══ Given entries

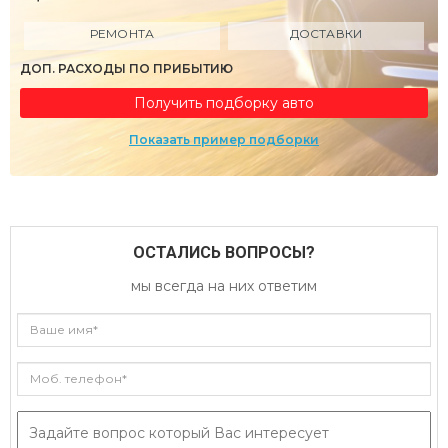
РЕМОНТА
ДОСТАВКИ
ДОП. РАСХОДЫ ПО ПРИБЫТИЮ
Получить подборку авто
Показать пример подборки
ОСТАЛИСЬ ВОПРОСЫ?
мы всегда на них ответим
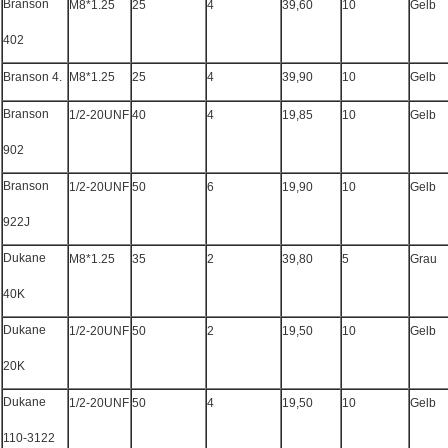
Branson
M8*1.25
25
4
39,60
10
Gelb
402
Branson 4.
M8*1.25
25
4
39,90
10
Gelb
Branson
1/2-20UNF
40
4
19,85
10
Gelb
902
Branson
1/2-20UNF
50
6
19,90
10
Gelb
922J
Dukane
M8*1.25
35
2
39,80
5
Grau
40K
Dukane
1/2-20UNF
50
2
19,50
10
Gelb
20K
Dukane
1/2-20UNF
50
4
19,50
10
Gelb
110-3122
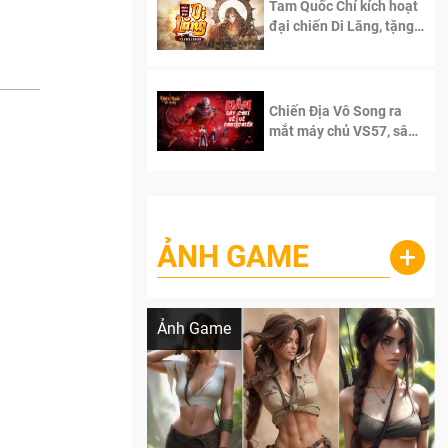
Tam Quốc Chí kích hoạt
đại chiến Di Lăng, tặng
siêu code giá trị dành
cho 100 độc giả đầu
tiên.
Chiến Địa Vô Song ra
mắt máy chủ VS57, sân
chơi đích thực dành cho
dân cày
ẢNH GAME
+
Lala Croft vừa nóng vừa xinh dưới nét vẽ
của AI
Ảnh Game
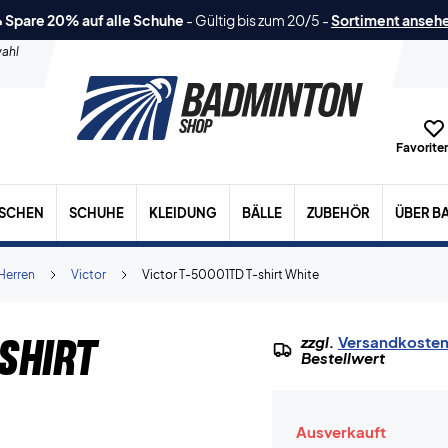
 Spare 20% auf alle Schuhe
-
Gültig bis zum 20/5
-
Sortiment anseh
ahl
Favoriten
ASCHEN
SCHUHE
KLEIDUNG
BÄLLE
ZUBEHÖR
ÜBER B
Herren
Victor
Victor T-50001TD T-shirt White
shirt
zzgl.
Versandkoste
Bestellwert
Ausverkauft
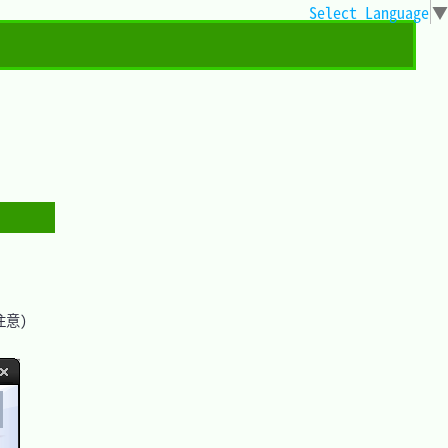
Select Language
▼
意)
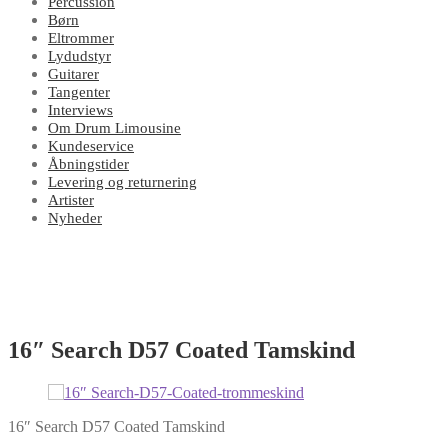
Percussion
Børn
Eltrommer
Lydudstyr
Guitarer
Tangenter
Interviews
Om Drum Limousine
Kundeservice
Åbningstider
Levering og returnering
Artister
Nyheder
16″ Search D57 Coated Tamskind
16″ Search D57 Coated Tamskind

════

▶ _About this exercise_
Every line holding the word "shirt" should be copied out of the records above.

▶ _Task output_
Victor T-50001TD T-shirt White
shirt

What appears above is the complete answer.